Assignment A » In the explainer on continuance without a finding, what happens to the case if you follow all the terms of your probation?
Assignment B » Write the next part of the explainer on continuance without a finding, picking up after its last sentence.

Document extract »

-=-=-=-=-

What is a Continuance Without a Finding?

Facing OUI/DUI charges can be a tense and stressful experience. You probably have a lot of questions and concerns, but might not have access to the kinds of answers that can help ease your anxiety. 

If you’ve ever wondered what a continuance without a finding (CWOF) is, or how it affects the potential driver’s license suspensions you could be facing, then you’ve come to the right place. Here’s some insight that will help you get the information you’re looking for.

Defining Continuance Without a Finding (CWOF)

When facing first or second DUI charges, you may encounter the term “continuance without a finding,” or its acronym form, “CWOF.” Put in simpler terms; this refers to an outcome in court where you avoid a guilty plea by:

  • Admitting there’s enough evidence to convict you
  • Agreeing to certain probationary terms
  • Abiding by the terms of that probation

If you comply with all the terms of your probation, then your case will be dismissed once the probationary period has ended. This means you will not receive a criminal conviction on your record, and most employers will not see your CWOF on any CORI checks.

-=-=-=-=-

Source data »
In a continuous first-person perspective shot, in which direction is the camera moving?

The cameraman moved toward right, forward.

-=-=-=-=-

Task output A » The case is dismissed once the probationary period has ended.

Task output B »
However, not every OUI/DUI case is eligible for a CWOF. Usually, receiving a continuance without a finding means that you are either:

  • A first-time DUI offender,
  • Someone with a short criminal record,
  • Or, someone who hasn’t been charged in a criminal matter for a long time.

How Will a CWOF Affect Your Driver’s License Suspension?

While a continuance without a finding means the consequences of your first offense are lighter than they would be if you were convicted, that doesn’t mean they don’t have penalties of their own. 

Upon agreeing to a CWOF, you’ll be placed on supervised (or unsupervised) probation for up to two years. The specific terms of that probation will probably vary based on the particularities of your case, but in most situations, you’ll be facing:

  • A “24D” alcohol education program (16 weeks in length)
  • Fees, fines, and restitution to victims (if any) in the case
  • Travel restrictions
  • Potentially Drug and alcohol testing

In terms of your Massachusetts driver's license suspension, a CWOF in Massachusetts means you’ll have to go 45-90 days without a license. If you violate your probationary terms, however, then the court can revoke the terms of the CWOF, and you’d be given a “guilty” finding. This means you’ll be ineligible for a trial and would put you at risk of the harsher penalties tied to OUI convictions in Massachusetts.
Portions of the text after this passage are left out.